The release processes, whether nightly, weekly, or official, have multiple subsidiary tasks, some of which are Jenkins pipelines and some of which are individual pipeline stages:

  • Build the software, ensuring it passes its unit tests.
  • Run limited integration tests (by building and testing the “lsst_ci” product, which in turn includes the “pipelines_check” product).
  • Tag the GitHub repositories that make up the software to indicate the release content.
  • Publish source packages, an environment file, and a tag file to the eups.lsst.codes distribution server allowing others to use “eups distrib install” to install the release.
  • Generate and publish tarball binary packages for Linux and macOS to the eups.lsst.codes distribution server to speed up installations.
  • Generate and publish a Docker container containing the software to hub.docker.com and Google Artifact Registry (and potentially other registries).
  • Execute characterization jobs that generate metrics about the quality of the Alert Production and Data Release Production components of the release that are pushed to the SQuaSH system (“ap_verify” and “verify_drp_metrics”).
  • Trigger, via a GitHub Action, building and publication of the JupyterLab container image for the Rubin Science Platform Notebook Aspect.
********
**TASK LIST**
1/ In the release-process passage, which product does building and testing "lsst_ci" in turn include?
2/ Please reproduce the release-process passage from "The release processes, whether" to "install the release.".
3/ Decide whether each statement agrees with the release-process passage, answering yes or no and quoting the deciding words: (a) Tarball binary packages are produced for Linux and macOS. (b) The metrics from the characterization jobs are pushed to hub.docker.com. (c) Building of the JupyterLab container image is triggered through a GitHub Action.

**DATA SECTION**
********
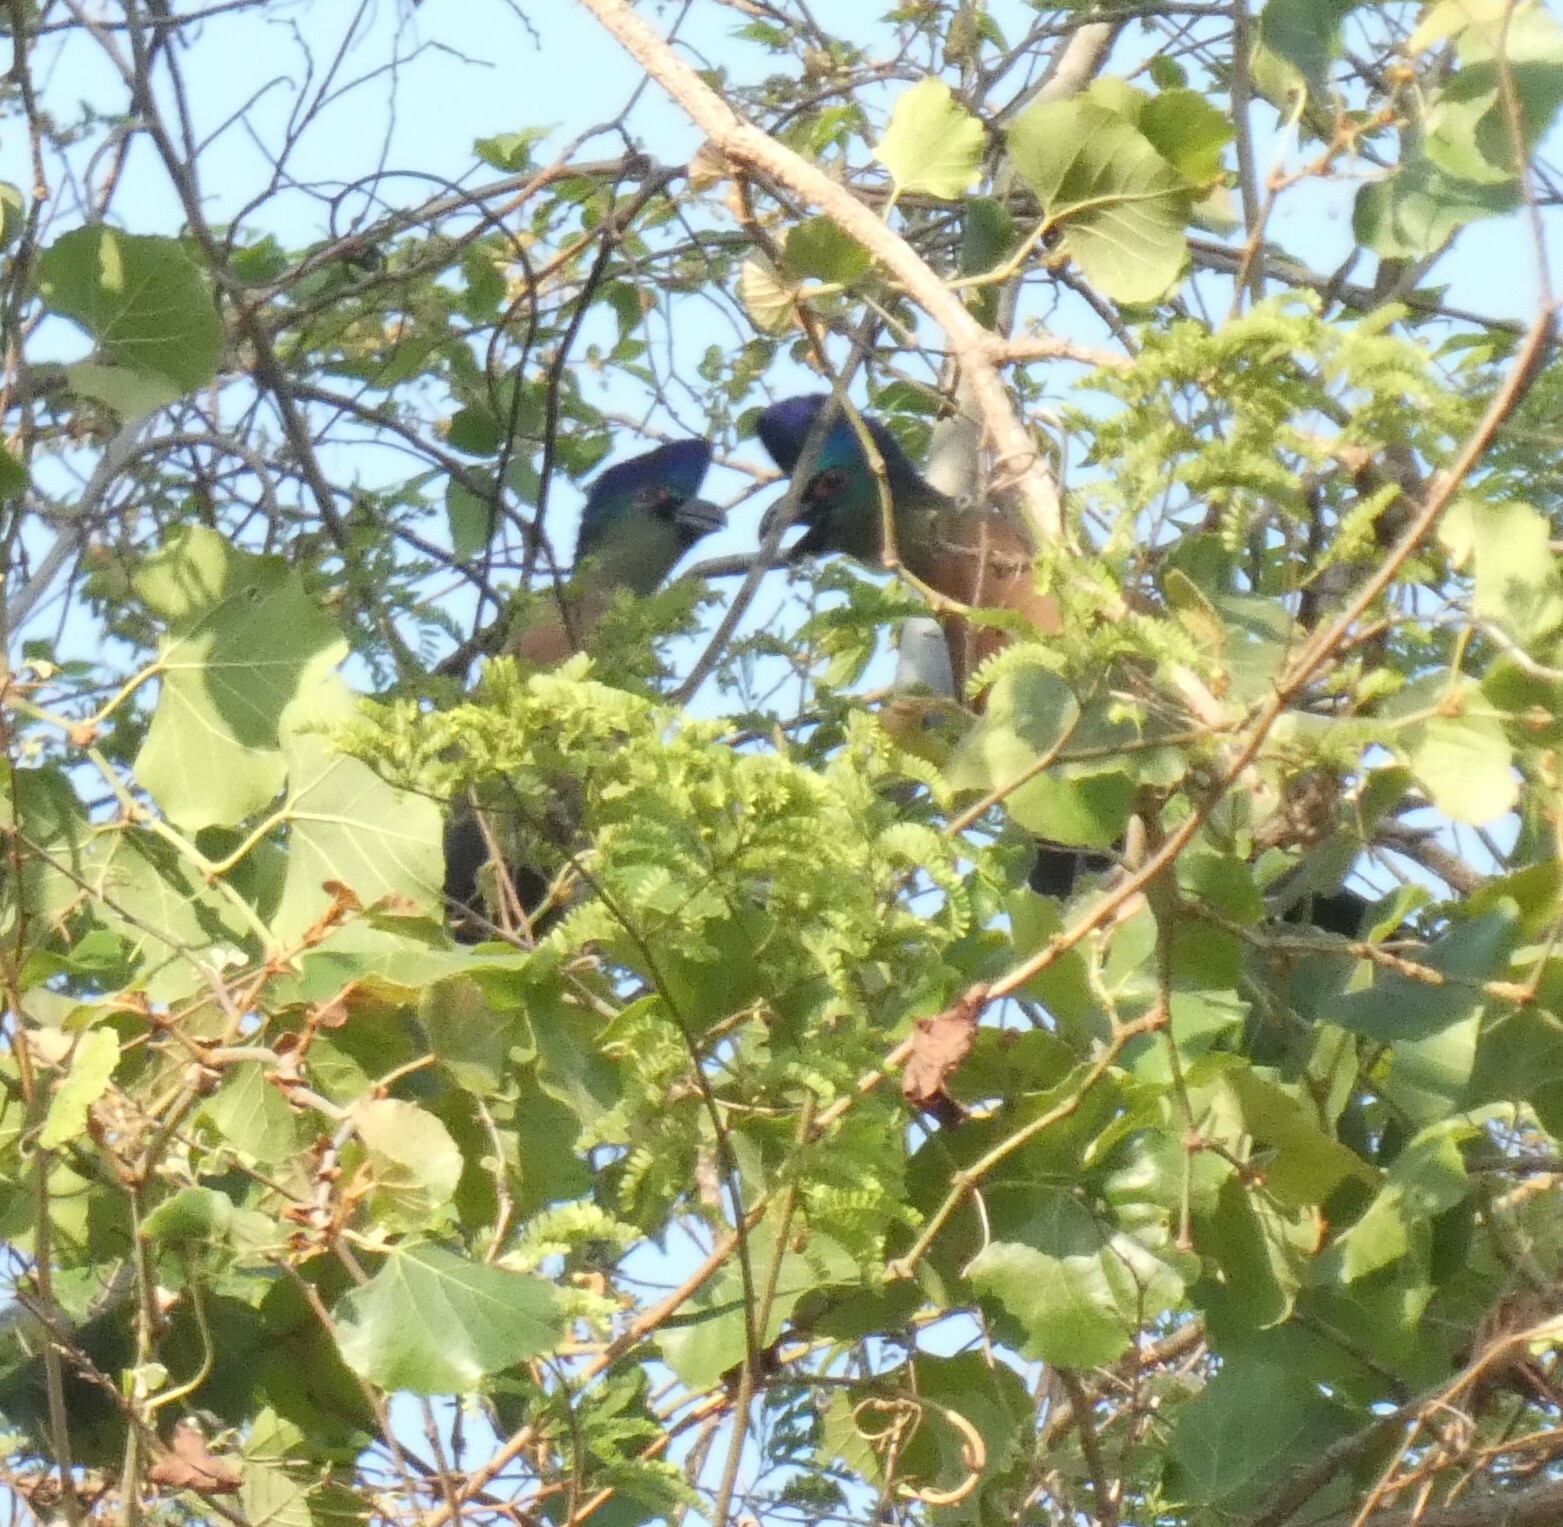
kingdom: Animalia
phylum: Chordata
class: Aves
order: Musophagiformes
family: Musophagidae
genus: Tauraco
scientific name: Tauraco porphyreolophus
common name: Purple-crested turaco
********
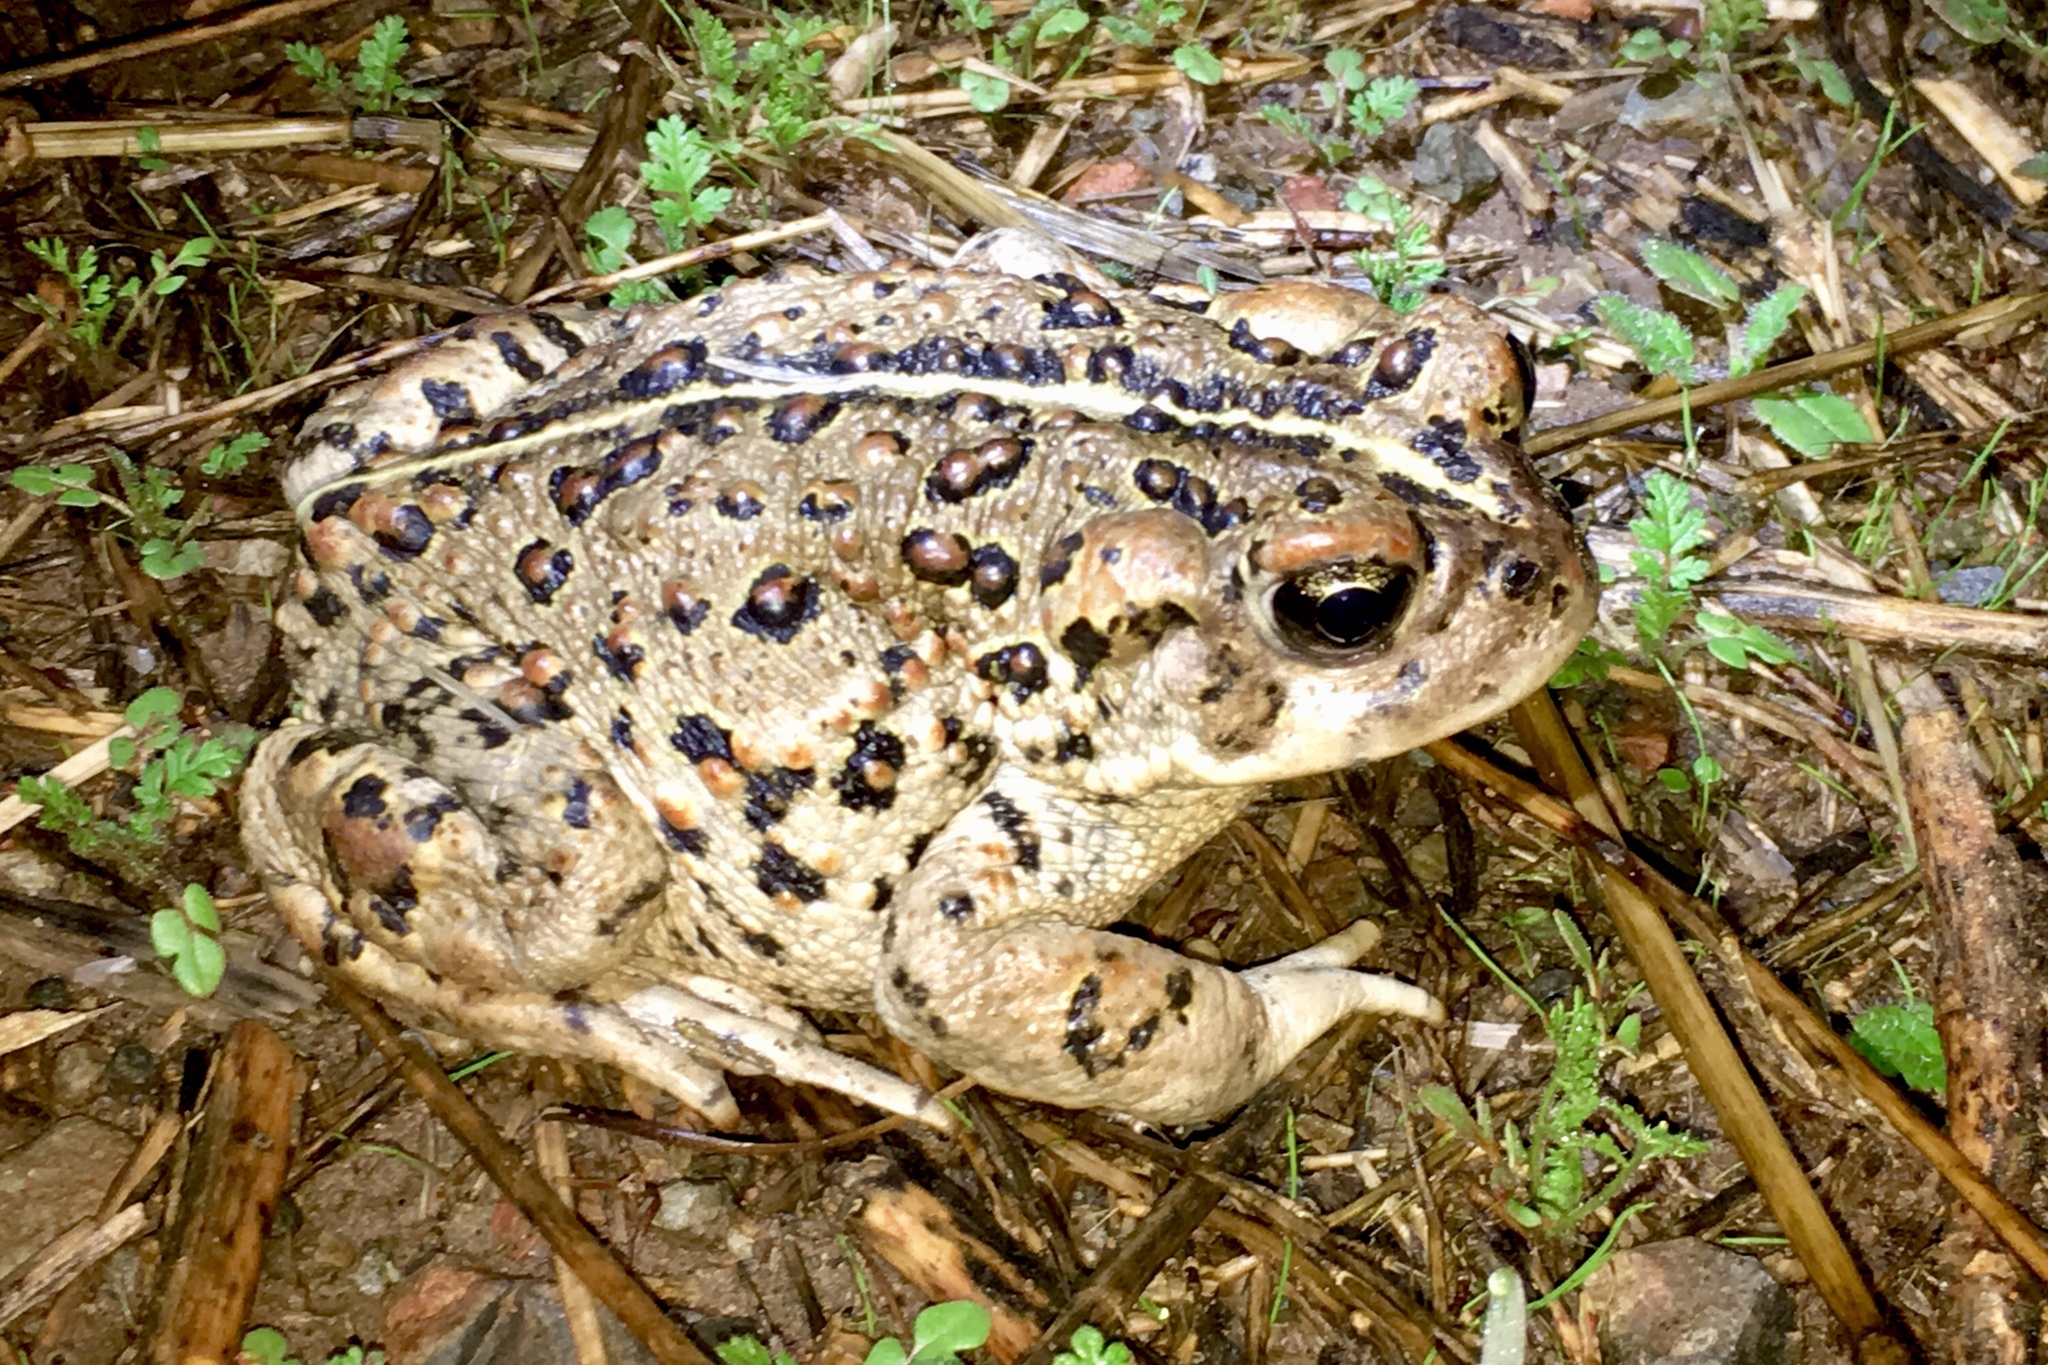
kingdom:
********
**ANSWERS TO THE TASKS**
1/ The "pipelines_check" product.

2/
The release processes, whether nightly, weekly, or official, have multiple subsidiary tasks, some of which are Jenkins pipelines and some of which are individual pipeline stages:

  • Build the software, ensuring it passes its unit tests.
  • Run limited integration tests (by building and testing the “lsst_ci” product, which in turn includes the “pipelines_check” product).
  • Tag the GitHub repositories that make up the software to indicate the release content.
  • Publish source packages, an environment file, and a tag file to the eups.lsst.codes distribution server allowing others to use “eups distrib install” to install the release.

3/
(a) Yes: "Generate and publish tarball binary packages for Linux and macOS"
(b) No: "that are pushed to the SQuaSH system"
(c) Yes: "Trigger, via a GitHub Action, building and publication of the JupyterLab container image"